EXERCISE INSTRUCTIONS
Please reproduce all of the lines below, word for word and in full.

MATERIAL PROVIDED
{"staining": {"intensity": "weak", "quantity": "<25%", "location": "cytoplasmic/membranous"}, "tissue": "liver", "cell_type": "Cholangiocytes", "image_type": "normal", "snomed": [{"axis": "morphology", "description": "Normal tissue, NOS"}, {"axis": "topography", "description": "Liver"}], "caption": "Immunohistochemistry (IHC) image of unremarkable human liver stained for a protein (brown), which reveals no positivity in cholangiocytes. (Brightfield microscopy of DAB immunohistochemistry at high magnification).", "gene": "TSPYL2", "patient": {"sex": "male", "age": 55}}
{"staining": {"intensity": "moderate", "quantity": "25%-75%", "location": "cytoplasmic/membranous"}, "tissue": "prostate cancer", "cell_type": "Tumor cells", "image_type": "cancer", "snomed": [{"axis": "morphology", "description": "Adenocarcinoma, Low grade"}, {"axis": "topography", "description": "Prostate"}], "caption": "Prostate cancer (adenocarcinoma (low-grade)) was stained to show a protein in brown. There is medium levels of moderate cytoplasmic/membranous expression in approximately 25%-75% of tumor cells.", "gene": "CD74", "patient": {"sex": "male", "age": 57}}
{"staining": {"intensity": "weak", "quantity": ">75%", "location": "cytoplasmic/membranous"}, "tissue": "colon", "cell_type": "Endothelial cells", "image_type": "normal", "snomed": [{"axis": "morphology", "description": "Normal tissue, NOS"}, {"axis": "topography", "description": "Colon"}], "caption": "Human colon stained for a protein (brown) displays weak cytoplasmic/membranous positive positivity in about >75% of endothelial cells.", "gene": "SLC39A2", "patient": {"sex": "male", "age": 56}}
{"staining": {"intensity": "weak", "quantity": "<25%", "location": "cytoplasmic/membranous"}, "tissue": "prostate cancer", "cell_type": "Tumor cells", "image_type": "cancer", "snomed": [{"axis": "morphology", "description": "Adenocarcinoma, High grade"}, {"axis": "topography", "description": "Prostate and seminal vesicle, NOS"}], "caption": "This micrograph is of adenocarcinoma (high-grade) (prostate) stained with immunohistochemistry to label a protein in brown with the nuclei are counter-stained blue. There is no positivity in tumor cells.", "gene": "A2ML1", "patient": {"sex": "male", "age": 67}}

THE COMPLETED TASK
{"staining": {"intensity": "weak", "quantity": "<25%", "location": "cytoplasmic/membranous"}, "tissue": "liver", "cell_type": "Cholangiocytes", "image_type": "normal", "snomed": [{"axis": "morphology", "description": "Normal tissue, NOS"}, {"axis": "topography", "description": "Liver"}], "caption": "Immunohistochemistry (IHC) image of unremarkable human liver stained for a protein (brown), which reveals no positivity in cholangiocytes. (Brightfield microscopy of DAB immunohistochemistry at high magnification).", "gene": "TSPYL2", "patient": {"sex": "male", "age": 55}}
{"staining": {"intensity": "moderate", "quantity": "25%-75%", "location": "cytoplasmic/membranous"}, "tissue": "prostate cancer", "cell_type": "Tumor cells", "image_type": "cancer", "snomed": [{"axis": "morphology", "description": "Adenocarcinoma, Low grade"}, {"axis": "topography", "description": "Prostate"}], "caption": "Prostate cancer (adenocarcinoma (low-grade)) was stained to show a protein in brown. There is medium levels of moderate cytoplasmic/membranous expression in approximately 25%-75% of tumor cells.", "gene": "CD74", "patient": {"sex": "male", "age": 57}}
{"staining": {"intensity": "weak", "quantity": ">75%", "location": "cytoplasmic/membranous"}, "tissue": "colon", "cell_type": "Endothelial cells", "image_type": "normal", "snomed": [{"axis": "morphology", "description": "Normal tissue, NOS"}, {"axis": "topography", "description": "Colon"}], "caption": "Human colon stained for a protein (brown) displays weak cytoplasmic/membranous positive positivity in about >75% of endothelial cells.", "gene": "SLC39A2", "patient": {"sex": "male", "age": 56}}
{"staining": {"intensity": "weak", "quantity": "<25%", "location": "cytoplasmic/membranous"}, "tissue": "prostate cancer", "cell_type": "Tumor cells", "image_type": "cancer", "snomed": [{"axis": "morphology", "description": "Adenocarcinoma, High grade"}, {"axis": "topography", "description": "Prostate and seminal vesicle, NOS"}], "caption": "This micrograph is of adenocarcinoma (high-grade) (prostate) stained with immunohistochemistry to label a protein in brown with the nuclei are counter-stained blue. There is no positivity in tumor cells.", "gene": "A2ML1", "patient": {"sex": "male", "age": 67}}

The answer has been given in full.